Today’s international labor markets accommodate illegal migration and promote iniquitous treatment of such workers, treatment that would not be acceptable for legal immigrants or nationals. Rather than contribute to the “decommodification” of workers by helping to equalize the conditions of labor confronting different classes of workers around the world, this covenant could conceivably legally institutionalize and maintain such inequalities. Rather than expand the rights of all workers, it would rationalize the deprivation of rights endured by many. Under such conditions, undocumented immigration and continued abuses of migrant workers are perpetuated.

I have one last concern regarding the relative status and strength of the nongovernment sectors within Asia and the United States and their different abilities to work autonomously upon such difficult issues as the protection of international workers. In its laws, the United States has a very unusual set of tax exemptions that encourages the public to contribute tax dollars to private philanthropic foundations that support NGOs, and directly to NGOs themselves, provided they do not use those exempted tax dollars to engage in electoral politics or lobbying for specific legislation. The phenomenon of tax-exempt organizations, which greatly strengthens the power of nongovernment groups in the United States, does not exist in most other countries.

This difference creates what might be seen as a priority or opportunity for U.S. government aid to developing as well as developed nations: through its aid programs the United States can support nongovernment agencies in Asia that could play a key role in advancing the protection of workers in cases where state governments do not adequately do so. But too often U.S. government policies and civil sector development initiatives are not in sync with one another, and such opportunities are unrecognized or rejected.

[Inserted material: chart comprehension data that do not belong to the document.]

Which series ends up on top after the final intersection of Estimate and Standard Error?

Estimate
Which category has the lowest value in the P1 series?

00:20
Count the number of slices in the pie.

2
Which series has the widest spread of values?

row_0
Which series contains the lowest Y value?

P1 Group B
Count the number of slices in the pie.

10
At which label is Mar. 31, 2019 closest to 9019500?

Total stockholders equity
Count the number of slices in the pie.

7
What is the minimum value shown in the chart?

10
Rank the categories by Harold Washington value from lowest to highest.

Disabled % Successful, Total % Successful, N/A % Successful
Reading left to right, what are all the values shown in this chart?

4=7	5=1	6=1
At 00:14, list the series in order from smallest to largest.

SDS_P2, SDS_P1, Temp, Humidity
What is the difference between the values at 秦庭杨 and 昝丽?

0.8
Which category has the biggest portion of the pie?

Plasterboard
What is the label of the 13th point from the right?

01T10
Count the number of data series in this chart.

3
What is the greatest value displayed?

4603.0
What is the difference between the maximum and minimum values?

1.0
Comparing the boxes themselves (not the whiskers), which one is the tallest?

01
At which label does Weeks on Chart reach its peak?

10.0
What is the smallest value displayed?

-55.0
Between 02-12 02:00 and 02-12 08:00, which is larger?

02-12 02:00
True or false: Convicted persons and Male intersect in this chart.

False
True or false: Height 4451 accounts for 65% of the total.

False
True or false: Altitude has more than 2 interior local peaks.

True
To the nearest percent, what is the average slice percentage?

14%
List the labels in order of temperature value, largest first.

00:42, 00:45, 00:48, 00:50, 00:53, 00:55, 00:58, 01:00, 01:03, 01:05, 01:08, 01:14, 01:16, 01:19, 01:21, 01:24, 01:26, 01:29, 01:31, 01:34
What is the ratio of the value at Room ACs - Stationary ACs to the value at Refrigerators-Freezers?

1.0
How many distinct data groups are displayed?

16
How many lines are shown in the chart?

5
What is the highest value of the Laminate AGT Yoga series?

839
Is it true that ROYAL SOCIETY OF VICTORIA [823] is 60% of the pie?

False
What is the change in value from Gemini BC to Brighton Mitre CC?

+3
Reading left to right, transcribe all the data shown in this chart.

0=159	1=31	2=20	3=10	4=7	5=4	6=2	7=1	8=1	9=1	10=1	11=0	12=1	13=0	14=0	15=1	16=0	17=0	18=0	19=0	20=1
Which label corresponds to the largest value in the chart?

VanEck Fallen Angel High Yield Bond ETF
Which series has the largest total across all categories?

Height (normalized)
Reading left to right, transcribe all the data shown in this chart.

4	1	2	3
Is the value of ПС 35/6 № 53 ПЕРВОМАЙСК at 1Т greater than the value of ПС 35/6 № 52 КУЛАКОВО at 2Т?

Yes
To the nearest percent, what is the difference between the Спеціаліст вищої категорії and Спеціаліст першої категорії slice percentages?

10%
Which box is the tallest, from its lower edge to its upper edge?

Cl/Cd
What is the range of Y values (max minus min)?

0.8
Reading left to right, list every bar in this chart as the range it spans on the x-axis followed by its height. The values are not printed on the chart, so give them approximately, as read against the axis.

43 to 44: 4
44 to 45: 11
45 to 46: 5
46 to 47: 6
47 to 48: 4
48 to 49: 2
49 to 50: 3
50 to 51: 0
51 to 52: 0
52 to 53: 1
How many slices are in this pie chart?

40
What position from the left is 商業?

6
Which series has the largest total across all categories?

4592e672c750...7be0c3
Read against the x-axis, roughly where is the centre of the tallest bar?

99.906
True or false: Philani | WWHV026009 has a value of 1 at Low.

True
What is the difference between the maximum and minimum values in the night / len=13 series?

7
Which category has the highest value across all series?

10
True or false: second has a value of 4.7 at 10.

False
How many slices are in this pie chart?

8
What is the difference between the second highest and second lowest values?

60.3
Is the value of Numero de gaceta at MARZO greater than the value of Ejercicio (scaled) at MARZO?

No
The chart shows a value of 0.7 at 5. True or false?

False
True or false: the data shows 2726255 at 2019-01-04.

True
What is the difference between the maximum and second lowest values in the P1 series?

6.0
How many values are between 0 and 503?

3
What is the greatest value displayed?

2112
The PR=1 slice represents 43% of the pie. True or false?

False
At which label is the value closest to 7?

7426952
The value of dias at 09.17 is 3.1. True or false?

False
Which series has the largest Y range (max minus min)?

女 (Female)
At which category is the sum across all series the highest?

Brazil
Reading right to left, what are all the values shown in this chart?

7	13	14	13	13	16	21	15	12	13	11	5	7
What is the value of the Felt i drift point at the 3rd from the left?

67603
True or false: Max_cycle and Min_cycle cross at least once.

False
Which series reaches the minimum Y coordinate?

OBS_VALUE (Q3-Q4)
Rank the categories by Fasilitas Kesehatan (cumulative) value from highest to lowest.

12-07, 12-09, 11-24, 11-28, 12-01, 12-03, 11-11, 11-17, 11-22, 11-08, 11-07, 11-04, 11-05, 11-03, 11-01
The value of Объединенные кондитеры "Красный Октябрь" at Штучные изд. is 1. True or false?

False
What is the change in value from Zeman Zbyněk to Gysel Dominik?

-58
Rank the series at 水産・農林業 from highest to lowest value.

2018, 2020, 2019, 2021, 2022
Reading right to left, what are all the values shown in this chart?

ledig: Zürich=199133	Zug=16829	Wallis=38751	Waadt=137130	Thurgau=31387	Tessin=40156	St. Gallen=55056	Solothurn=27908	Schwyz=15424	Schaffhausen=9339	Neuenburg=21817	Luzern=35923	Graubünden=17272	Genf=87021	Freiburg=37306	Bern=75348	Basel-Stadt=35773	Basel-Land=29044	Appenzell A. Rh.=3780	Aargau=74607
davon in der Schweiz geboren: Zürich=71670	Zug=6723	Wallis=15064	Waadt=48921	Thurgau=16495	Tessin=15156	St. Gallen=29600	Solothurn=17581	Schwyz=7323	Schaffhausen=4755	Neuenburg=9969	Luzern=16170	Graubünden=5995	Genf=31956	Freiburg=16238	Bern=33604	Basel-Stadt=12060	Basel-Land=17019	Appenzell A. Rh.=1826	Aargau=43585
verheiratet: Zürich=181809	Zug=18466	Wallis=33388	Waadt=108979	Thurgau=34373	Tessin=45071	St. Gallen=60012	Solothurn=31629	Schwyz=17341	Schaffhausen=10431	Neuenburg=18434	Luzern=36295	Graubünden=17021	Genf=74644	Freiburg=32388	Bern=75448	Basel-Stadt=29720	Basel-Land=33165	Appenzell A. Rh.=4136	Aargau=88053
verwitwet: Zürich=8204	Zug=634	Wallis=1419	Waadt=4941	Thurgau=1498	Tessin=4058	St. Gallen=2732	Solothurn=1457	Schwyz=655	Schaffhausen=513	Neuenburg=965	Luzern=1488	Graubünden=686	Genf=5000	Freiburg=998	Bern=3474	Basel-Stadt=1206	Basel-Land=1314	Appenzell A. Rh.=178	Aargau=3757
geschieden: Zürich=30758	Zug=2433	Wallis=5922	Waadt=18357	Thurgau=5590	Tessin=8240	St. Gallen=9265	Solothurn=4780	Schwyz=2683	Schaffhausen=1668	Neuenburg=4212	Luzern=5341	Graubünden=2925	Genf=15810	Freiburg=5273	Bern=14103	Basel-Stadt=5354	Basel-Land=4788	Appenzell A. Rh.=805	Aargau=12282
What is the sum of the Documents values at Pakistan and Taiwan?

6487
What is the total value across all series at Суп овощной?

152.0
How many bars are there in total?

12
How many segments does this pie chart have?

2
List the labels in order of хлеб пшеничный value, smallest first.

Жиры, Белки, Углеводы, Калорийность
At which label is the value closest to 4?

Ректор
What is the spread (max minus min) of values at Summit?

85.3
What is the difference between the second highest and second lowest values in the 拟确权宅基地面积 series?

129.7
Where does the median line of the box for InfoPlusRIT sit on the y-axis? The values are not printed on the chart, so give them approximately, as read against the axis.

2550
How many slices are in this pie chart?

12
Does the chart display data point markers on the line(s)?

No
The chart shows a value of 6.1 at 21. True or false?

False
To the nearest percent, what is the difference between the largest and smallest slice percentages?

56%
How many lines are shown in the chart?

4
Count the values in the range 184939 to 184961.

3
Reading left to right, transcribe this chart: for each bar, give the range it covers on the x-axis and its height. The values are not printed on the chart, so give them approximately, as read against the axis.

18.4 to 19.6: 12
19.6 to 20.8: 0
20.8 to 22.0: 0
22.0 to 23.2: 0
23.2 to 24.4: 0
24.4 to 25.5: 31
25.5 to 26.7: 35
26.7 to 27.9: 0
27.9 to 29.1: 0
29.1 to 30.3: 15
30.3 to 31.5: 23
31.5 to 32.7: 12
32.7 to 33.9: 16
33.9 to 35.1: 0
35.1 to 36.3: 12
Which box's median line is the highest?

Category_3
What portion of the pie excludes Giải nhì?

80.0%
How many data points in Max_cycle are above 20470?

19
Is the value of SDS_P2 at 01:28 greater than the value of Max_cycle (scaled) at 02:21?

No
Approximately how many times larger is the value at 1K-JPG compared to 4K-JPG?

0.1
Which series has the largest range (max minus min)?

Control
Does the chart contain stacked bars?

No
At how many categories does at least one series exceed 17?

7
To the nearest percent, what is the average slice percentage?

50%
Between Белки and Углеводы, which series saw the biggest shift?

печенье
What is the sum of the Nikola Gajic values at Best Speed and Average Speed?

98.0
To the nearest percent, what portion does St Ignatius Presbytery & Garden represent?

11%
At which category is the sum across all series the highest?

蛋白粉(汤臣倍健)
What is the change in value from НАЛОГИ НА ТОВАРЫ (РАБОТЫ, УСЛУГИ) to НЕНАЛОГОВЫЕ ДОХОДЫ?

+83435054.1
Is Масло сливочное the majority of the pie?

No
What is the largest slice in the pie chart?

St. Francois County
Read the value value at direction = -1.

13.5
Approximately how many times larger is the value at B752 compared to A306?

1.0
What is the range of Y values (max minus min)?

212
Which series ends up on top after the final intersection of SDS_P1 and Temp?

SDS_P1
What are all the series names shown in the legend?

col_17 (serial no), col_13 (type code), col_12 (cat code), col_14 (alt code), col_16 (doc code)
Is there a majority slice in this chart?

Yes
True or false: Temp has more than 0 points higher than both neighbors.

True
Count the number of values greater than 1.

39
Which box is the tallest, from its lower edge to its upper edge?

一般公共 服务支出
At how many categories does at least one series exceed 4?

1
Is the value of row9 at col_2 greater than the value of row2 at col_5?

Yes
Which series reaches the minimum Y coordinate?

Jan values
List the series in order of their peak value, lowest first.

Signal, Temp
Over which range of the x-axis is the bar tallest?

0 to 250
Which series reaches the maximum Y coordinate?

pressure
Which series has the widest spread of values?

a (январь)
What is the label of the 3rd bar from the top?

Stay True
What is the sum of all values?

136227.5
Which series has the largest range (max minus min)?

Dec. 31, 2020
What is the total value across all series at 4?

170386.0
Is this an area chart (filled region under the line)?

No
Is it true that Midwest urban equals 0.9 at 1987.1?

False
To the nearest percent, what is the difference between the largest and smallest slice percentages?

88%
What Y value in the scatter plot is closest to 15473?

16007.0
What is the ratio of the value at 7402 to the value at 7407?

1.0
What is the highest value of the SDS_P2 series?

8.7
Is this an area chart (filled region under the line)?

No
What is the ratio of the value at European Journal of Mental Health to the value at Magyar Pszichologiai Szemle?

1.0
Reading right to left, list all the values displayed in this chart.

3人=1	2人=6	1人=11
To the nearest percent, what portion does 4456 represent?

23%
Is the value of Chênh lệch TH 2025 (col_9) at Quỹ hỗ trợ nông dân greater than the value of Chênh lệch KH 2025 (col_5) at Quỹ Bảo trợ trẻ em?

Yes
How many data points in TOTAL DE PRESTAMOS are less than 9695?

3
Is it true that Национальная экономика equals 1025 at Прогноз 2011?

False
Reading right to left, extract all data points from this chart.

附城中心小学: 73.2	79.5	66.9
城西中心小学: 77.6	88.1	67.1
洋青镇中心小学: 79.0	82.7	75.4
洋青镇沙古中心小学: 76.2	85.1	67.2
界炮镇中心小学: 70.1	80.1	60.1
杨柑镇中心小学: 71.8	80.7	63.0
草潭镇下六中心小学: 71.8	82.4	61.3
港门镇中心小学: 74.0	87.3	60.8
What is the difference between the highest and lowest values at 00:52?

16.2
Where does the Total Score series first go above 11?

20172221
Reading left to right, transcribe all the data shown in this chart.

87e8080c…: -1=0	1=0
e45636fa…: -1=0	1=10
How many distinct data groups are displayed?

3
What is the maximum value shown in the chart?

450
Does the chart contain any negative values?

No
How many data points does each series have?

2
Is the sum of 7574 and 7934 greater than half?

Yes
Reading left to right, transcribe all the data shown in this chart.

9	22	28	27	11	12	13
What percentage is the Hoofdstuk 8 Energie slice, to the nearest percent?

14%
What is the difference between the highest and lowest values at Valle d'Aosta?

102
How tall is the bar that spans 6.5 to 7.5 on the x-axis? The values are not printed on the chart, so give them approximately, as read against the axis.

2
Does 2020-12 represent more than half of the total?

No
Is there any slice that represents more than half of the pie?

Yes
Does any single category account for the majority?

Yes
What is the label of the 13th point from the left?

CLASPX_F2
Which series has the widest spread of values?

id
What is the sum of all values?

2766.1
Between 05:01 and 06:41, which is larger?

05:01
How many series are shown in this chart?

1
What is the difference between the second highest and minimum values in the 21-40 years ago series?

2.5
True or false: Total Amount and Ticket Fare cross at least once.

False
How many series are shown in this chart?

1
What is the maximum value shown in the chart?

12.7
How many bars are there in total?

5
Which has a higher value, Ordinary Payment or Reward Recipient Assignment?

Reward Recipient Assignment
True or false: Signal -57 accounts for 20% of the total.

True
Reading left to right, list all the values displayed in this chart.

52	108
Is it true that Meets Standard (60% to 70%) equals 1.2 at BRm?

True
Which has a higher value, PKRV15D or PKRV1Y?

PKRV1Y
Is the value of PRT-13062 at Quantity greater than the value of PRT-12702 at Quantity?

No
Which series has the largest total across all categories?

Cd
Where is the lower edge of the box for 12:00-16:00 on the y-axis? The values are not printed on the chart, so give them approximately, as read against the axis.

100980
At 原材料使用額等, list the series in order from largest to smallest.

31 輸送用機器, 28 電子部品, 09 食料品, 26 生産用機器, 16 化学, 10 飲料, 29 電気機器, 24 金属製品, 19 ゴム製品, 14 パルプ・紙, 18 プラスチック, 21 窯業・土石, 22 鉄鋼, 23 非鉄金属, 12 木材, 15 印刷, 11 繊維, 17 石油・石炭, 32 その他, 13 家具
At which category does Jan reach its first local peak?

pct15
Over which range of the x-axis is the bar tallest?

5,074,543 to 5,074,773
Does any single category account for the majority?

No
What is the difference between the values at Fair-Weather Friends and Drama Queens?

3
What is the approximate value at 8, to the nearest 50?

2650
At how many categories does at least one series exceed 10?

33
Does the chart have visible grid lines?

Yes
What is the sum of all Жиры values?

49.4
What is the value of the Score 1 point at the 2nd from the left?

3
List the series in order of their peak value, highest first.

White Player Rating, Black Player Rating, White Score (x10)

U.S. nongovernmental organizations have an opportunity and often the resources to collaborate with their Asian counterparts, and international human rights law can provide universal standards and goals of protection toward which they can jointly aspire. While it is to be hoped that a sharing of resources between nongovernmental organizations and government agencies would strengthen the contributions that NGOs can make to the protection of migrant workers, care must be given to assure that all classes of migrant workers buffeted from country to country by swirling market forces—including migrants and family members who are legally undocumented by states—receive those protections with the full and equal recognition of their humanity and rights. While I fully endorse a human rights approach to establishing equity within tumultuous global markets, civil society groups need to pay careful and critical attention to the implications of using particular international human rights standards to reach that goal.